Quand l’IA devient objet : le néant designé par Jony Ive
L’information a circulé discrètement, comme un parfum d’encens numérique : Jony Ive, le gourou du design Apple, travaille avec Sam Altman, patron d’OpenAI, sur un objet physique lié à l’IA. Rien que ça. Pas un smartphone, pas une enceinte, non : un… quelque chose. Un objet. Un concept. Un souffle. Un artefact mystique censé incarner l’intelligence artificielle sans nous noyer sous les pixels.
On imagine déjà le communiqué : “L’IA a enfin trouvé un corps.” Traduction : une pierre blanche, avec un micro. Et un prix à trois chiffres.
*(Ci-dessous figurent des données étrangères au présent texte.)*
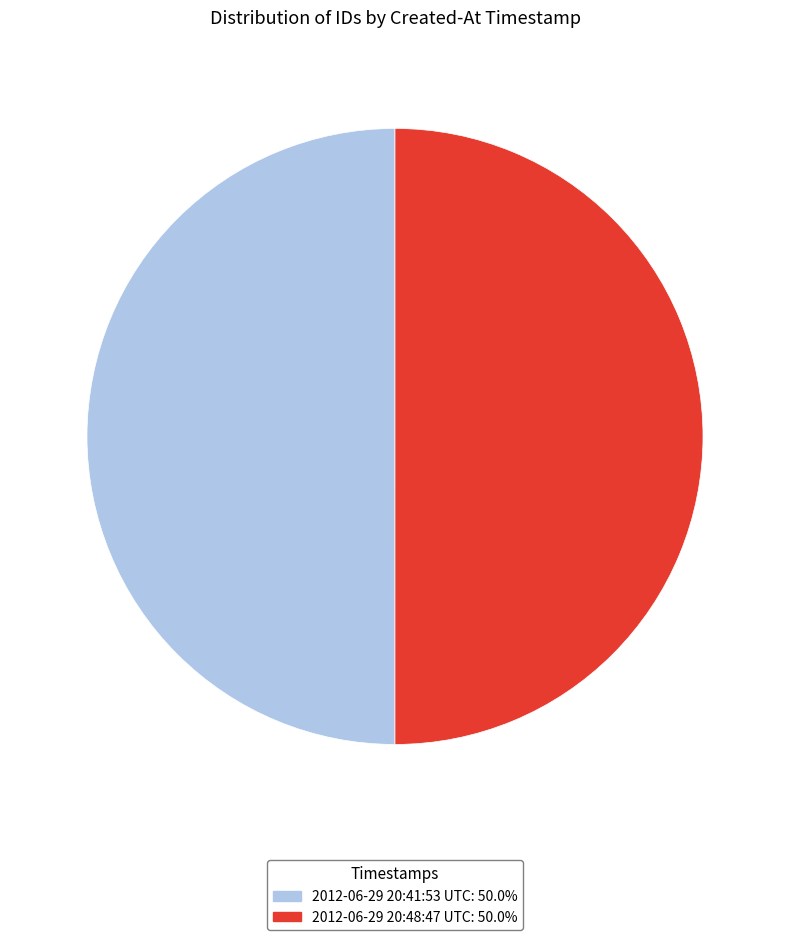

What is the ratio of the value at 2012-06-29 20:48:47 UTC to the value at 2012-06-29 20:41:53 UTC?

1.0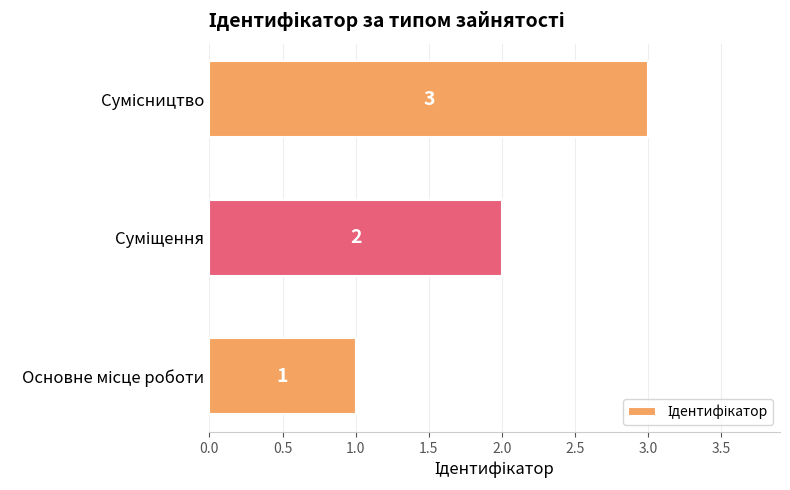

What is the greatest value displayed?

3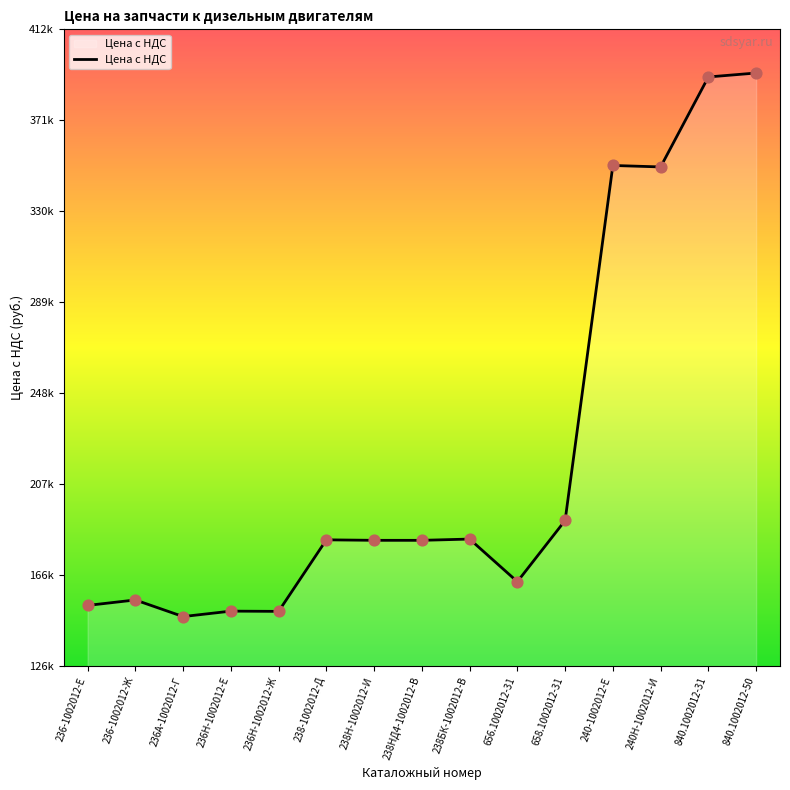

Is this an area chart (filled region under the line)?

Yes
Derrière cette idée se cache une volonté : donner une présence à l’intelligence artificielle. Comme si parler à un nuage ne suffisait plus. Il faut un totem high-tech, une espèce de galet connecté, à poser sur une étagère entre une plante en plastique et une photo de Bali. Le tout designé avec l’âme — forcément — par celui qui a donné au monde le bouton sans bouton et les coins parfaitement arrondis.
Mais pourquoi pas, après tout ? Certains vendent bien des NFT de vent. Alors un vide bien dessiné, pourquoi pas.
Ce qui fascine dans ce projet, c’est l’esthétique du néant. On nous promet une IA minimaliste, fluide, intuitive. Mais au final, c’est surtout une machine à capturer notre attention — dans un objet qui ne dit pas son nom, mais qui nous regarde. Fini les assistants vocaux criards : place à l’élégance muette du capitalisme sensoriel.
À quand les chiffons microfibres “compatibles Jony Ive” pour nettoyer l’aura de l’objet ? 25 euros pièce. Ou mieux : un abonnement.
On est en train de faire d’un outil algorithmique un compagnon de salon, une sorte de boule magique 2.0. On chuchotera ses secrets à une IA posée sur une étagère, pendant qu’elle renverra nos données vers la Silicon Valley — mais avec goût, s’il vous plaît.
Faut-il donner un corps à une IA ? Ou juste une facture ?
Nota Bene :
Certains vendent des idées, d’autres vendent du silence. Quand les deux se rencontrent, ça donne un galet connecté à 300 € qui vous regarde sans vous juger. Pour l’instant.